News

Law 27/10/2008

Copyright Is Forever. Or, at least, for 95 years

Two recent events provide a clear example of the current EU policy on copyright issues. On July 16, 2008, the European Commission has declared legally invalid a whole series of clauses contained in bilateral agreements of representation signed by societies for the collective management of authorial rights that are members of the International Confederation of Authors and Composers.

  The provisions that must be eliminated concern the restrictions concerning authors adhering to authorial societies in a different member state from the one they are legal citizens in, and the territorial restrictions that prevent the societies for the collective management of right to sell commercial licenses to subjects operating outside the national territory. In simpler words, authors and commercial operators are now free to seek the society that most suits their needs. The proposal of a directive of the European Commission sent to the European Parliament and Council concerning the duration of copyright protection and related rights bears the same date. In particular, the changes would extend the prerogatives of artists, interpreters and producers of phonograms from the current 50-year limit after publication to 95 years after publication. Although the proponents are trying to provide a rationale for this citing the longer life expectancy of artists, and the necessity of maintaining economic incentives at a time when online piracy is damaging the recording industry, the proposal actually mirrors the Copyright Term Extension Act passed in the US a decade ago. The latter brought to 95 years the duration of copyright protection for corporate works (i.e. artistic works created by employees, who transfer the copyright to the employer, which, in the vast majority of cases, is a corporation.). This is part of a larger overhaul of the existing European legislation on copyright in the information society that goes under the name of "forward-looking package".

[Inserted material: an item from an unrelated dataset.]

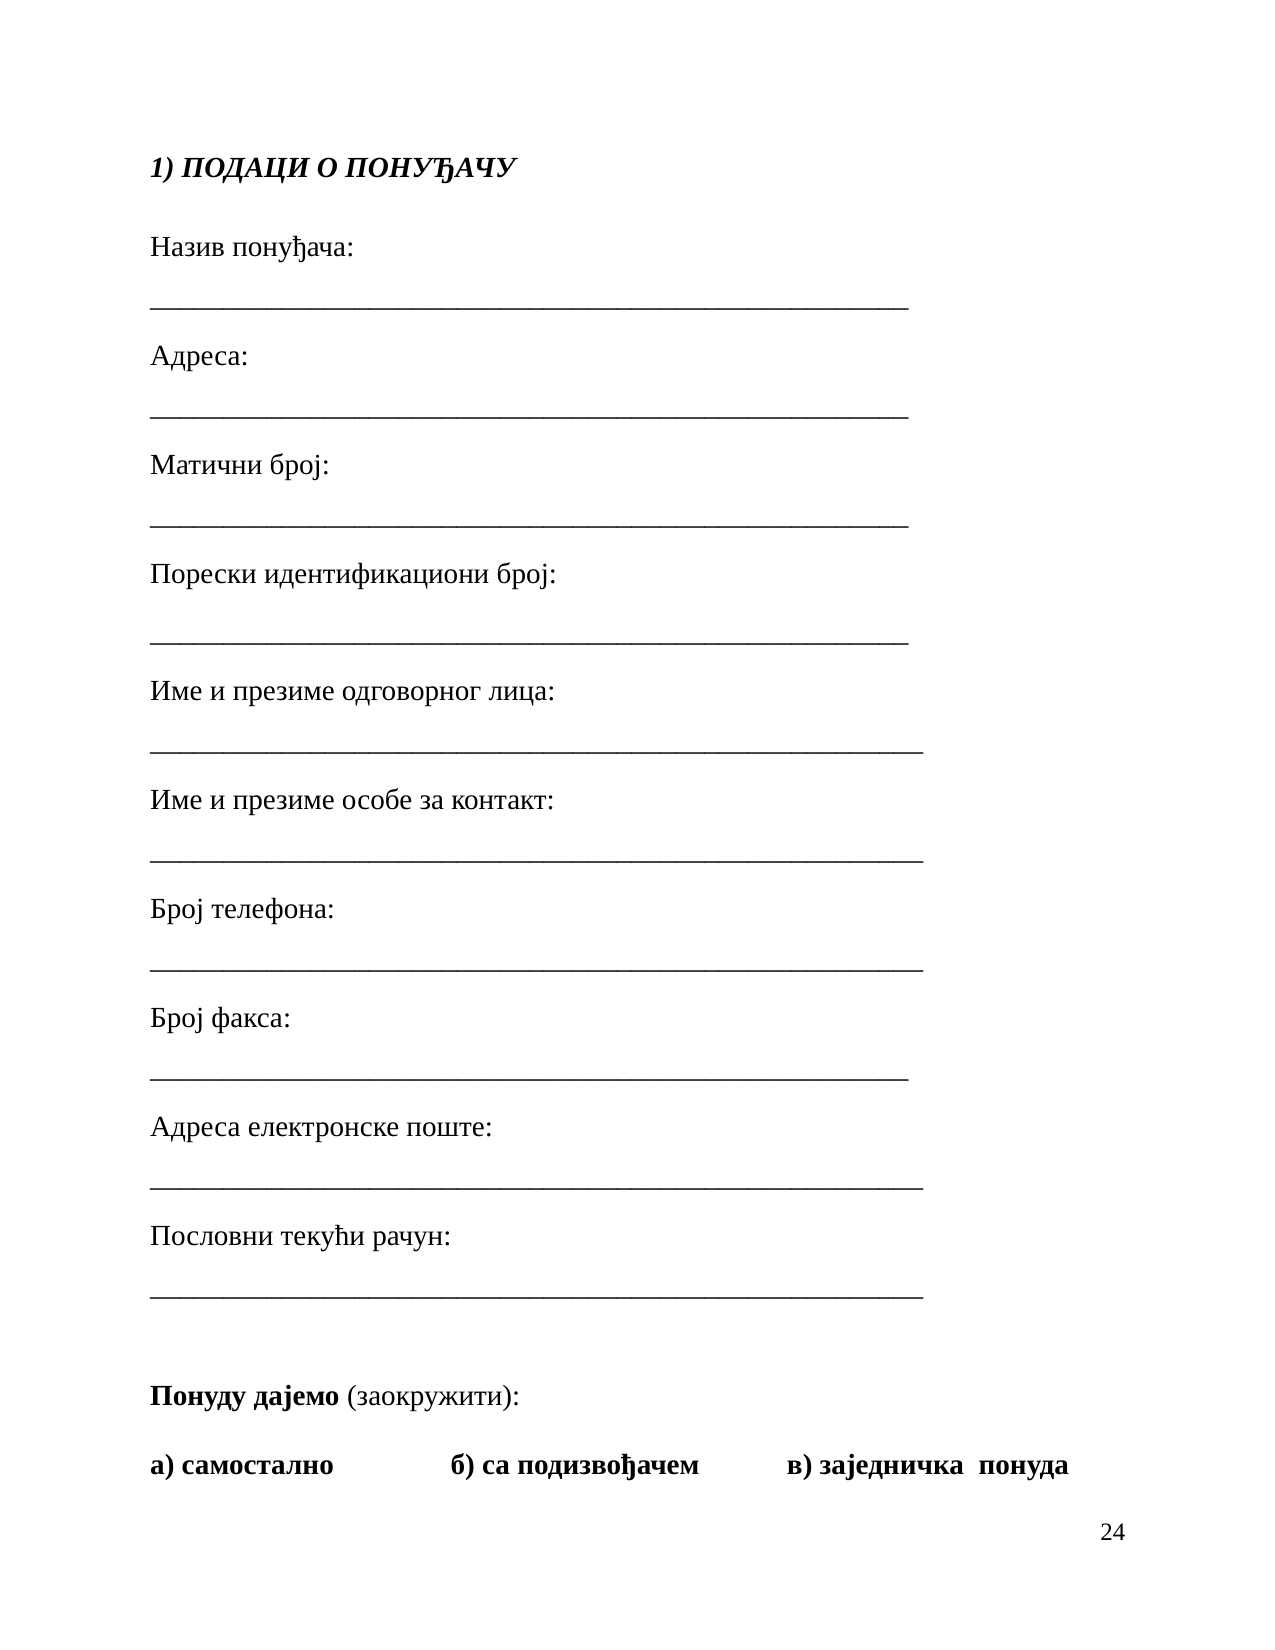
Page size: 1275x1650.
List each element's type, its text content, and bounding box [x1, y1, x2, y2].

  On the one hand, the proposed directive seems to continue in the work of consolidating the Single Market, by aligning itself with normative choices made by other regulatory regimes. On the other hand, a mechanism of regulatory competition seems to be in place, by which legal systems tend to imitate each other so that they can also benefit from royalty income for a longer period of time. On the other hand, the directive seems intended to strengthen competition in the Single Market, and thus such decisions are meant to liberalize the sector for the collective management of rights. However, if both initiatives end up being adopted, the net result will be a higher degree of liberalization of an increasingly proprietary regime.